__WHAT YOU WILL DO__: Only one stretch of the records below should be repeated. It starts with the line containing "4. Modifier selection" and goes on through the line containing "To make this", exactly as written.
_ _ _ _
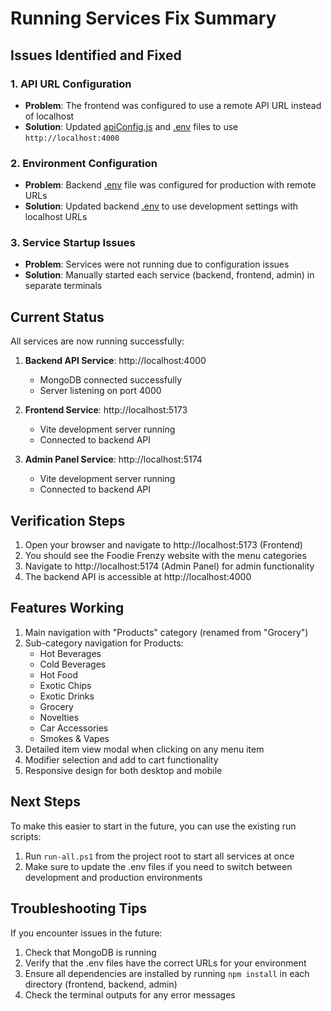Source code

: # Running Services Fix Summary

## Issues Identified and Fixed

### 1. API URL Configuration
- **Problem**: The frontend was configured to use a remote API URL instead of localhost
- **Solution**: Updated [apiConfig.js](file:///c:/Users/YASHASVI/Downloads/FOODIEFRENZY/FOODIEFRENZY/frontend/src/utils/apiConfig.js) and [.env](file:///c:/Users/YASHASVI/Downloads/FOODIEFRENZY/FOODIEFRENZY/frontend/.env) files to use `http://localhost:4000`

### 2. Environment Configuration
- **Problem**: Backend [.env](file:///c:/Users/YASHASVI/Downloads/FOODIEFRENZY/FOODIEFRENZY/frontend/.env) file was configured for production with remote URLs
- **Solution**: Updated backend [.env](file:///c:/Users/YASHASVI/Downloads/FOODIEFRENZY/FOODIEFRENZY/frontend/.env) to use development settings with localhost URLs

### 3. Service Startup Issues
- **Problem**: Services were not running due to configuration issues
- **Solution**: Manually started each service (backend, frontend, admin) in separate terminals

## Current Status

All services are now running successfully:

1. **Backend API Service**: http://localhost:4000
   - MongoDB connected successfully
   - Server listening on port 4000

2. **Frontend Service**: http://localhost:5173
   - Vite development server running
   - Connected to backend API

3. **Admin Panel Service**: http://localhost:5174
   - Vite development server running
   - Connected to backend API

## Verification Steps

1. Open your browser and navigate to http://localhost:5173 (Frontend)
2. You should see the Foodie Frenzy website with the menu categories
3. Navigate to http://localhost:5174 (Admin Panel) for admin functionality
4. The backend API is accessible at http://localhost:4000

## Features Working

1. Main navigation with "Products" category (renamed from "Grocery")
2. Sub-category navigation for Products:
   - Hot Beverages
   - Cold Beverages
   - Hot Food
   - Exotic Chips
   - Exotic Drinks
   - Grocery
   - Novelties
   - Car Accessories
   - Smokes & Vapes
3. Detailed item view modal when clicking on any menu item
4. Modifier selection and add to cart functionality
5. Responsive design for both desktop and mobile

## Next Steps

To make this easier to start in the future, you can use the existing run scripts:
1. Run `run-all.ps1` from the project root to start all services at once
2. Make sure to update the .env files if you need to switch between development and production environments

## Troubleshooting Tips

If you encounter issues in the future:
1. Check that MongoDB is running
2. Verify that the .env files have the correct URLs for your environment
3. Ensure all dependencies are installed by running `npm install` in each directory (frontend, backend, admin)
4. Check the terminal outputs for any error messages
_ _ _ _
__YOUR RESPONSE__:
4. Modifier selection and add to cart functionality
5. Responsive design for both desktop and mobile

## Next Steps

To make this easier to start in the future, you can use the existing run scripts:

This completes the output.